REPUBLIKA.CO.ID, JAKARTA -- Partai Golkar dan PAN diprediksi akan mendapatkan jatah kursi dari Presiden Jokowi. Prediksi itu kian menguat lantaran kabar reshuffle Kabinet Kerja kian bergaung.
Yang menjadi sorotan dari reshuffle kali ini adalah menteri-menteri di bidang ekonomi yang kebetulan semuanya dari nonpartai politik. Kinerja mereka dianggap paling lemah dan terbukti ekonomi nasional stagnan. Pengamat komunikasi politik Heri Budianto mengatakan, kinerja kabinet pemerintahan Joko Widodo akan tetap solid jika reshuffle dilakukan terhadap menteri dari non-partai politik.
Menurut dia, jika Golkar dan PAN akan mendapatkan jatah menteri, maka kursi menteri non-parpol yang seharusnya digeser sehingga kinerja pemerintahan akan tetap solid. "Kalau Golkar mau ngincar jatah parpol, benturannya akan keras, apalagi Golkar tidak mendukung Jokowi saat Pilpres dan datang belakangan. Sebetulnya dia aman ambil posisi nonparpol," kata Heri, kepada wartawan, di Jakarta, Rabu (13/7).
Heri yang juga pendiri Polcomm Institute ini menambahkan, ada 20 kursi menteri non-parpol yang posisinya strategis. Bahkan, komposisi kabinet saat ini masih didominasi dari kalangan non-parpol.

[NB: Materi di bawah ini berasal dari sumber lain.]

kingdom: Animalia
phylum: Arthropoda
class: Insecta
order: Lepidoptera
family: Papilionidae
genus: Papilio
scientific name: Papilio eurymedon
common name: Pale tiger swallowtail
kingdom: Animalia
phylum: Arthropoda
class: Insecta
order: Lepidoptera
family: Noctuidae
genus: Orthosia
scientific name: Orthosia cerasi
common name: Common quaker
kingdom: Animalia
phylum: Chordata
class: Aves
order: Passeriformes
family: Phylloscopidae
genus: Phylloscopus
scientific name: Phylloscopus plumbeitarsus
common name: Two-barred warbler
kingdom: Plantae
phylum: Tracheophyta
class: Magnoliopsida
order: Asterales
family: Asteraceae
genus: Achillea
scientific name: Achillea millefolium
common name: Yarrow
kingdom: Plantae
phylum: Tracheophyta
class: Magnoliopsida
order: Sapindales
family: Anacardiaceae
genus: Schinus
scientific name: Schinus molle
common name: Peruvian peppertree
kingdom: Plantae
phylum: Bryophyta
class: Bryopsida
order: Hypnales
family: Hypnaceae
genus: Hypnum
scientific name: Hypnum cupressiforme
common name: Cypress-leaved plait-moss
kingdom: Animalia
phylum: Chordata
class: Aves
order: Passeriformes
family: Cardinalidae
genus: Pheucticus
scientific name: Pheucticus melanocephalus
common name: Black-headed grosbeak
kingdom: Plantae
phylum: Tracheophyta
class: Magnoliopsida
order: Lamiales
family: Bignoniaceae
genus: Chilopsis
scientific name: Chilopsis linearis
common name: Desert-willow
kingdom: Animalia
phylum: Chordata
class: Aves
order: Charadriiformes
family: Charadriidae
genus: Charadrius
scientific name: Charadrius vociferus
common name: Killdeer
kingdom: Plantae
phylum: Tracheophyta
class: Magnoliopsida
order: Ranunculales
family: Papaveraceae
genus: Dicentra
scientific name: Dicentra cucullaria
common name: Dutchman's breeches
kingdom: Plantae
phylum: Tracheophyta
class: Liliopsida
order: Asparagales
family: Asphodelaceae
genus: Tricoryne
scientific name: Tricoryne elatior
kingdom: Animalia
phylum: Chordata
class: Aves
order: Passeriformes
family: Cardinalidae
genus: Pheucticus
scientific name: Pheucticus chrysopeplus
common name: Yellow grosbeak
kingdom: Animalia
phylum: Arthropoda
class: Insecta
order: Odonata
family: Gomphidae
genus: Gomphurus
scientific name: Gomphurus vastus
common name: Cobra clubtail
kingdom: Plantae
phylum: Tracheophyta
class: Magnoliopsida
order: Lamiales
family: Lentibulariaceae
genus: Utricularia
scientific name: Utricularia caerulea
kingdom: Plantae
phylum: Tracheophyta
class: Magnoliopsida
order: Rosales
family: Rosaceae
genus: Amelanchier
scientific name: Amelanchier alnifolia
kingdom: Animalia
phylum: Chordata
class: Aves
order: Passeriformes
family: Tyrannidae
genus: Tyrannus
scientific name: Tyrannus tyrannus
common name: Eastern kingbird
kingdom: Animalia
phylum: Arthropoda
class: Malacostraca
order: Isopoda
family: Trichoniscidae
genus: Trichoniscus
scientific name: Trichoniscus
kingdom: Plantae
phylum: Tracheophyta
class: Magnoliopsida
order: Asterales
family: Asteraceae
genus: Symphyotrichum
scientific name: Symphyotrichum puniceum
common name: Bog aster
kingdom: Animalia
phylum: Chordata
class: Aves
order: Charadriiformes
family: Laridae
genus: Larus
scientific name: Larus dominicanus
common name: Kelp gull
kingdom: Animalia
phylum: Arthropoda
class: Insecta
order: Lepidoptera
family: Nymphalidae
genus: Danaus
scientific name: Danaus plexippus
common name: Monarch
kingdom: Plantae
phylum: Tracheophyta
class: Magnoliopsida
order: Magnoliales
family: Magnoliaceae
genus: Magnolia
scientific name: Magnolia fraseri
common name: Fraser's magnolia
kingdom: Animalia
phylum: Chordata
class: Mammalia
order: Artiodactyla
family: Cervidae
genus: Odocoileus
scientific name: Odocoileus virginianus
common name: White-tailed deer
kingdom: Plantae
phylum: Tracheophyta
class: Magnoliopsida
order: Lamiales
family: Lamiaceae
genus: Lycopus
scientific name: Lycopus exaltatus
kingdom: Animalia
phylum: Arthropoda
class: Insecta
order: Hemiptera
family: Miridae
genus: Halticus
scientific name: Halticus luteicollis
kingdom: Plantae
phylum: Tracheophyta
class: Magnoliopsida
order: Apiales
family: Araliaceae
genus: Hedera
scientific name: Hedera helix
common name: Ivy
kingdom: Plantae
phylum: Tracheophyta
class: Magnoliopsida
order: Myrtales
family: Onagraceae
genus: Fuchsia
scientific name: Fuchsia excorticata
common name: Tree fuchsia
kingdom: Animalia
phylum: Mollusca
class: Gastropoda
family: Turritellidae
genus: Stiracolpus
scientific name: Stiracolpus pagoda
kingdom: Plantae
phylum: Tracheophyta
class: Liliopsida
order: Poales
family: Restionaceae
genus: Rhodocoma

Sebab menteri dari parpol hanya berjumlah 14 menteri, padahal dukungan dan fungsi parpol dalam memperkuat pemerintahan sangat besar dan strategis. "Parpol ini yang keringetan dan punya kursi di DPR. Kalau ngambil porsi menteri non-parpol, tidak ada risiko politiknya," kata dia menjelaskan.
Saat ini menteri dari parpol hanya diberi posisi tidak strategis, tapi terus diganggu dan dirusak. Karena itulah, jika presiden ingin melakukan reshuffle kabinet dengan memasukkan PAN dan Golkar, maka yang seharusnya diambil adalah posisi menteri non-parpol dan posisinya juga strategis.
"Jadi sangat realistis ambil jatah non-parpol. Di samping tidak ada benturan politiknya, komposisi sekarang tidak berimbang. Nonparpol 20 menteri, dari parpol hanya 14 menteri," ucap dia.
Ia mengatakan, menteri-menteri di bidang ekonomi terbukti tidak mampu mengeksekusi arahan presiden untuk meningkatkan ekonomi nasional. Ia mencontohkan soal harga daging, meskipun Presiden Jokowi sudah memerintahkan agar harga daging di angka Rp 80 ribu, menteri terkait tidak mampu memberi solusi.
Diilihat dari sisi kinerja, lanjut dia, terbukti menteri-menteri non-parpol terutama yang di bidang ekonomi melempem. Faktanya, ekonomi Indonesia menurun dan daya beli masyarakat turun, harga komoditas hancur, ekspor lemah, impor nambah, harga-harga bahan pokok naik terus.
"Penanganan mudik kacau balau, pangan remuk, pajak tidak memenuhi target, sehingga harus ada kebijakan tax amnesty," ujar dia menegaskan.
Ia juga menyebut 12 paket kebijakan ekonomi yang digalakkan pemerintah tidak jalan, lantaran para menteri dari non-parpol tidak bisa menerjemahkan dengan implementasi kongkrit arahan presiden. Masih banyak contoh lain yang menunjukkan kinerja menteri non-parpol tidak bisa diandalkan.
"Yang strategis-strategis itu non-parpol, meski kita tahu di belakangnya ada cukongnya, ada afiliasi ke parpol tertentu, dan hanya untuk kepentingan pribadinya dan kepentingan kelompoknya," lanjutnya.
Karena itu, Heri menilai reshuffle kali ini perlu merombak menteri ekonomi yang sudah terbukti gagal mengimplementasikan nawacita Presiden Jokowi.